Identifiers
- Symbol: AHRR
- Alt. symbols: AHH, AHHR
- NCBI gene: 57491
- HGNC: 346
- OMIM: 606517
- RefSeq: NM_020731
- UniProt: Q9ULI6

Other data
- Locus: Chr. 5 p15.33

Search for
- Structures: Swiss-model
- Domains: InterPro

= Aryl hydrocarbon receptor repressor =

Protein family

The aryl-hydrocarbon receptor repressor also known as AHRR is a human gene.

==Function==
Dioxins and dioxin-like compounds are teratogens that exert their effects through the aryl hydrocarbon receptor (AhR) in conjunction with the receptor's binding partner, aryl hydrocarbon receptor nuclear translocator (ARNT).

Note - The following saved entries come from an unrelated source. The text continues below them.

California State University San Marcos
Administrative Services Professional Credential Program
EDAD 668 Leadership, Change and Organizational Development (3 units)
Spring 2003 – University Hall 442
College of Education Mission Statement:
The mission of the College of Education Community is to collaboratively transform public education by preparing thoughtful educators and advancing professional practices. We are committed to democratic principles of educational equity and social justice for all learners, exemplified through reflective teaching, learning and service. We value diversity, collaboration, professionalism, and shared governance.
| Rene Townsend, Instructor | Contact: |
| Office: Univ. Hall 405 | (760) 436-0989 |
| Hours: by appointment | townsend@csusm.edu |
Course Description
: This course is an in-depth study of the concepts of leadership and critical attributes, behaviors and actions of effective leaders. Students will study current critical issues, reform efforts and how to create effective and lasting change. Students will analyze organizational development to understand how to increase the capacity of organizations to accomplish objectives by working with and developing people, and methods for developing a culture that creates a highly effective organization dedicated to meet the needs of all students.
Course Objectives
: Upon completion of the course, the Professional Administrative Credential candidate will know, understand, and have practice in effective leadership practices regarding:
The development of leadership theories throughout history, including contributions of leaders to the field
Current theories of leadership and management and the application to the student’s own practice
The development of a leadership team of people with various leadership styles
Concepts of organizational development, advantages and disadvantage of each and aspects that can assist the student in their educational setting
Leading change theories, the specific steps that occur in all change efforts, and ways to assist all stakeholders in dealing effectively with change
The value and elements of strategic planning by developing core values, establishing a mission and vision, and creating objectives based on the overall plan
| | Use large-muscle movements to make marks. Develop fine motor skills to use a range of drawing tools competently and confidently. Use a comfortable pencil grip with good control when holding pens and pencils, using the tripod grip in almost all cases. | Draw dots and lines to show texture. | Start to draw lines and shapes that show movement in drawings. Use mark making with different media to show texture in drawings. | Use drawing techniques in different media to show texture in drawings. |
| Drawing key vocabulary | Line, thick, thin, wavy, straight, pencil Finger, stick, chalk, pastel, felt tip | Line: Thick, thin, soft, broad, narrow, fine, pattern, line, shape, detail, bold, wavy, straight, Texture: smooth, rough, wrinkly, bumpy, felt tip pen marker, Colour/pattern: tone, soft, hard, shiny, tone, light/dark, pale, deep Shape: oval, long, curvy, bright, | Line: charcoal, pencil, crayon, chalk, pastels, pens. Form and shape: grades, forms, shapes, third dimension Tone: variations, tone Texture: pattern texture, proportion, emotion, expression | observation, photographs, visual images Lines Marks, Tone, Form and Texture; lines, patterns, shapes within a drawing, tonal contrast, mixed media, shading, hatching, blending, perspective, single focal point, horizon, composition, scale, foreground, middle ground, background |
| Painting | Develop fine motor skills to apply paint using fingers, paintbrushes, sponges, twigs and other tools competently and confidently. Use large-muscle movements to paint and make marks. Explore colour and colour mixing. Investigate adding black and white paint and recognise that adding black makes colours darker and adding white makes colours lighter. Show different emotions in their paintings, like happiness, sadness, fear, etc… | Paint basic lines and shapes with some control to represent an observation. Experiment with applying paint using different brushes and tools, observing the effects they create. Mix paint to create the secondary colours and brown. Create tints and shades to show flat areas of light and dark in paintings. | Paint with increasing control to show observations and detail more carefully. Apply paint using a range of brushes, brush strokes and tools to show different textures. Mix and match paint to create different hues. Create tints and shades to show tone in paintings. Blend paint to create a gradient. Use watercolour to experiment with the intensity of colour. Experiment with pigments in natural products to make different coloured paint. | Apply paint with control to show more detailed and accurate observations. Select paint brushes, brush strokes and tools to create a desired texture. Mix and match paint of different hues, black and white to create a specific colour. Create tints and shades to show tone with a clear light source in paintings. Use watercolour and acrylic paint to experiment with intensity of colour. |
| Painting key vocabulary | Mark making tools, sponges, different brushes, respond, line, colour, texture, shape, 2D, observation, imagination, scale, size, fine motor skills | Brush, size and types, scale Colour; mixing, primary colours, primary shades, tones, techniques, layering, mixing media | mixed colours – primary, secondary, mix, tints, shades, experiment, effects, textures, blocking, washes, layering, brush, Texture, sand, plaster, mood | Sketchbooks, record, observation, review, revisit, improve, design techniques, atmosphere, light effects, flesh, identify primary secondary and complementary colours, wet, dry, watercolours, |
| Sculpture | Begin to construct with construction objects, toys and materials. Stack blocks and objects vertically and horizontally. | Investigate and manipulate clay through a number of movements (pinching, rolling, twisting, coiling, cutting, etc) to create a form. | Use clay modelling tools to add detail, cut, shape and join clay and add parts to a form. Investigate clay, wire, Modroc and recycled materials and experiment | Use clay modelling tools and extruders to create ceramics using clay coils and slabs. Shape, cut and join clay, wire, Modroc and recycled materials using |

The protein encoded by this gene represses signal transduction by the AhR by competing with the arylhydrocarbon receptor for binding to the ARNT. Expression of the repressor is stimulated by the receptor/translocator heterodimer, thereby regulating receptor function through a negative feedback mechanism. In addition, the encoded protein can bind to nuclear factor-kappa B.

The AhRR gene may act as a tumor suppressor.

==Tissue distribution==
The expression of AhRR is high in testis, lung, ovary, spleen and pancreas in adults, whereas expression is low in all tissues in fetuses.